(Collected data entries)
┄┄┄┄┄┄┄┄┄┄

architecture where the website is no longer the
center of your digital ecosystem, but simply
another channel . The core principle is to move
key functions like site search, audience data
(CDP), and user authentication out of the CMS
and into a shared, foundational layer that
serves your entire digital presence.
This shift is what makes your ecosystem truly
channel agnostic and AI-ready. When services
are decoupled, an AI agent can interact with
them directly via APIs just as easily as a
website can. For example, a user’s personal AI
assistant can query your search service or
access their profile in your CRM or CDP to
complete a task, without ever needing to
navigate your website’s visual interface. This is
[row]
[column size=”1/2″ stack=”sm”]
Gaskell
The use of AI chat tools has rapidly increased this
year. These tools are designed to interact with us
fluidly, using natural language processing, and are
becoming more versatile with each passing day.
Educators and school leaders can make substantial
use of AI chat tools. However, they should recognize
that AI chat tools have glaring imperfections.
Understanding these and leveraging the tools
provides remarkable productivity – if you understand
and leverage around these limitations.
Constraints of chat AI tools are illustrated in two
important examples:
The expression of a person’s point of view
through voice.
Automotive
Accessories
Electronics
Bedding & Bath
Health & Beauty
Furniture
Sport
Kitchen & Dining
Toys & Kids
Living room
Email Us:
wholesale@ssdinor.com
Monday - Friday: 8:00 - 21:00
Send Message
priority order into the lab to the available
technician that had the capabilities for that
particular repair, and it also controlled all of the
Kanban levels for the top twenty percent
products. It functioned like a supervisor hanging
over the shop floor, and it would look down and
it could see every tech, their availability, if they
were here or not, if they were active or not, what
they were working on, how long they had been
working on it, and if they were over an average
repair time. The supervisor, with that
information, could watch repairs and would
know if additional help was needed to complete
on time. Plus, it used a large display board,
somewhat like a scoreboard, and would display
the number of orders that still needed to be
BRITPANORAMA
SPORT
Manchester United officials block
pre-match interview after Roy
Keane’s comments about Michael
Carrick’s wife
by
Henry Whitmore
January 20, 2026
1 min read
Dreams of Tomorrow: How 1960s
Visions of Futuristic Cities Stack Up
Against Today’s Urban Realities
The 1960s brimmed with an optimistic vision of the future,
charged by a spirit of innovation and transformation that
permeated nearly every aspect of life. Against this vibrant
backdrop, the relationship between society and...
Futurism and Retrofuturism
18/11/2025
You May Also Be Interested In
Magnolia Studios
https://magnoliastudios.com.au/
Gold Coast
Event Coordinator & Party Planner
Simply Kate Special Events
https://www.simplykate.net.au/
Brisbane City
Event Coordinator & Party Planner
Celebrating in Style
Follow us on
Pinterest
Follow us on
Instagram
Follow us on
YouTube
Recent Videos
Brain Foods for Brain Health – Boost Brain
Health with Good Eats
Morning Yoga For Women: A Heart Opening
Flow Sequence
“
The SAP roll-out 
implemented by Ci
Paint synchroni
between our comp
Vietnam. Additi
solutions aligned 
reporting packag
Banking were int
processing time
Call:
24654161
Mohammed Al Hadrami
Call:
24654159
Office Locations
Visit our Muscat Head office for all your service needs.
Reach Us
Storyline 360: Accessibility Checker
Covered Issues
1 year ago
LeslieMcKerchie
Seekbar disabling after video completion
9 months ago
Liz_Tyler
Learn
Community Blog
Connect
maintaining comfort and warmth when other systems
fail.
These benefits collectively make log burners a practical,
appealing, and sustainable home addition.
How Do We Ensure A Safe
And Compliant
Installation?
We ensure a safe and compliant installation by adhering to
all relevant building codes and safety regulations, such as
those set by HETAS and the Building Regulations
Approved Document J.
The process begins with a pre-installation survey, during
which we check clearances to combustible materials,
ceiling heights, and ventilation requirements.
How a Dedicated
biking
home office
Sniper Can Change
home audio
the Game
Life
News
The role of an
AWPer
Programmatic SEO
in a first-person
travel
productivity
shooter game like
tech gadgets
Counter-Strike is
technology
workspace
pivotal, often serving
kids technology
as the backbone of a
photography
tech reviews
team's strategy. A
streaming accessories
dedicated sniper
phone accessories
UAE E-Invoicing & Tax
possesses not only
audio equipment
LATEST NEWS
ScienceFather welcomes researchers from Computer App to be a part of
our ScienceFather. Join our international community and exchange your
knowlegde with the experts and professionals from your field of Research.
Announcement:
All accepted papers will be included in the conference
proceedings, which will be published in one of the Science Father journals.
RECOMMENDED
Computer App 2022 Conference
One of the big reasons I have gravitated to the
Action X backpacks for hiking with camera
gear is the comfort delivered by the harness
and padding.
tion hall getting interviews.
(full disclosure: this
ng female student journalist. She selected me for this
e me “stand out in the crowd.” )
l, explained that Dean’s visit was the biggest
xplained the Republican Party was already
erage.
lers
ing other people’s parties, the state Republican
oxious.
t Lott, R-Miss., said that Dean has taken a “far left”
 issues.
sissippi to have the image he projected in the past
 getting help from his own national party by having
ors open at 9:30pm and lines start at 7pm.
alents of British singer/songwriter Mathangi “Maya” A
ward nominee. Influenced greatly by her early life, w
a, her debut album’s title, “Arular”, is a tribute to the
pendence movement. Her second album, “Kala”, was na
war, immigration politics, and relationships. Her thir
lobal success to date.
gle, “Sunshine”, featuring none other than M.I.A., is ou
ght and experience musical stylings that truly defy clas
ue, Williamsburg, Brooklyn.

┄┄┄┄┄┄┄┄┄┄

### Problem to work on
After reading the lines above, reproduce them all exactly.

### Answer to this problem
architecture where the website is no longer the
center of your digital ecosystem, but simply
another channel . The core principle is to move
key functions like site search, audience data
(CDP), and user authentication out of the CMS
and into a shared, foundational layer that
serves your entire digital presence.
This shift is what makes your ecosystem truly
channel agnostic and AI-ready. When services
are decoupled, an AI agent can interact with
them directly via APIs just as easily as a
website can. For example, a user’s personal AI
assistant can query your search service or
access their profile in your CRM or CDP to
complete a task, without ever needing to
navigate your website’s visual interface. This is
[row]
[column size=”1/2″ stack=”sm”]
Gaskell
The use of AI chat tools has rapidly increased this
year. These tools are designed to interact with us
fluidly, using natural language processing, and are
becoming more versatile with each passing day.
Educators and school leaders can make substantial
use of AI chat tools. However, they should recognize
that AI chat tools have glaring imperfections.
Understanding these and leveraging the tools
provides remarkable productivity – if you understand
and leverage around these limitations.
Constraints of chat AI tools are illustrated in two
important examples:
The expression of a person’s point of view
through voice.
Automotive
Accessories
Electronics
Bedding & Bath
Health & Beauty
Furniture
Sport
Kitchen & Dining
Toys & Kids
Living room
Email Us:
wholesale@ssdinor.com
Monday - Friday: 8:00 - 21:00
Send Message
priority order into the lab to the available
technician that had the capabilities for that
particular repair, and it also controlled all of the
Kanban levels for the top twenty percent
products. It functioned like a supervisor hanging
over the shop floor, and it would look down and
it could see every tech, their availability, if they
were here or not, if they were active or not, what
they were working on, how long they had been
working on it, and if they were over an average
repair time. The supervisor, with that
information, could watch repairs and would
know if additional help was needed to complete
on time. Plus, it used a large display board,
somewhat like a scoreboard, and would display
the number of orders that still needed to be
BRITPANORAMA
SPORT
Manchester United officials block
pre-match interview after Roy
Keane’s comments about Michael
Carrick’s wife
by
Henry Whitmore
January 20, 2026
1 min read
Dreams of Tomorrow: How 1960s
Visions of Futuristic Cities Stack Up
Against Today’s Urban Realities
The 1960s brimmed with an optimistic vision of the future,
charged by a spirit of innovation and transformation that
permeated nearly every aspect of life. Against this vibrant
backdrop, the relationship between society and...
Futurism and Retrofuturism
18/11/2025
You May Also Be Interested In
Magnolia Studios
https://magnoliastudios.com.au/
Gold Coast
Event Coordinator & Party Planner
Simply Kate Special Events
https://www.simplykate.net.au/
Brisbane City
Event Coordinator & Party Planner
Celebrating in Style
Follow us on
Pinterest
Follow us on
Instagram
Follow us on
YouTube
Recent Videos
Brain Foods for Brain Health – Boost Brain
Health with Good Eats
Morning Yoga For Women: A Heart Opening
Flow Sequence
“
The SAP roll-out 
implemented by Ci
Paint synchroni
between our comp
Vietnam. Additi
solutions aligned 
reporting packag
Banking were int
processing time
Call:
24654161
Mohammed Al Hadrami
Call:
24654159
Office Locations
Visit our Muscat Head office for all your service needs.
Reach Us
Storyline 360: Accessibility Checker
Covered Issues
1 year ago
LeslieMcKerchie
Seekbar disabling after video completion
9 months ago
Liz_Tyler
Learn
Community Blog
Connect
maintaining comfort and warmth when other systems
fail.
These benefits collectively make log burners a practical,
appealing, and sustainable home addition.
How Do We Ensure A Safe
And Compliant
Installation?
We ensure a safe and compliant installation by adhering to
all relevant building codes and safety regulations, such as
those set by HETAS and the Building Regulations
Approved Document J.
The process begins with a pre-installation survey, during
which we check clearances to combustible materials,
ceiling heights, and ventilation requirements.
How a Dedicated
biking
home office
Sniper Can Change
home audio
the Game
Life
News
The role of an
AWPer
Programmatic SEO
in a first-person
travel
productivity
shooter game like
tech gadgets
Counter-Strike is
technology
workspace
pivotal, often serving
kids technology
as the backbone of a
photography
tech reviews
team's strategy. A
streaming accessories
dedicated sniper
phone accessories
UAE E-Invoicing & Tax
possesses not only
audio equipment
LATEST NEWS
ScienceFather welcomes researchers from Computer App to be a part of
our ScienceFather. Join our international community and exchange your
knowlegde with the experts and professionals from your field of Research.
Announcement:
All accepted papers will be included in the conference
proceedings, which will be published in one of the Science Father journals.
RECOMMENDED
Computer App 2022 Conference
One of the big reasons I have gravitated to the
Action X backpacks for hiking with camera
gear is the comfort delivered by the harness
and padding.
tion hall getting interviews.
(full disclosure: this
ng female student journalist. She selected me for this
e me “stand out in the crowd.” )
l, explained that Dean’s visit was the biggest
xplained the Republican Party was already
erage.
lers
ing other people’s parties, the state Republican
oxious.
t Lott, R-Miss., said that Dean has taken a “far left”
 issues.
sissippi to have the image he projected in the past
 getting help from his own national party by having
ors open at 9:30pm and lines start at 7pm.
alents of British singer/songwriter Mathangi “Maya” A
ward nominee. Influenced greatly by her early life, w
a, her debut album’s title, “Arular”, is a tribute to the
pendence movement. Her second album, “Kala”, was na
war, immigration politics, and relationships. Her thir
lobal success to date.
gle, “Sunshine”, featuring none other than M.I.A., is ou
ght and experience musical stylings that truly defy clas
ue, Williamsburg, Brooklyn.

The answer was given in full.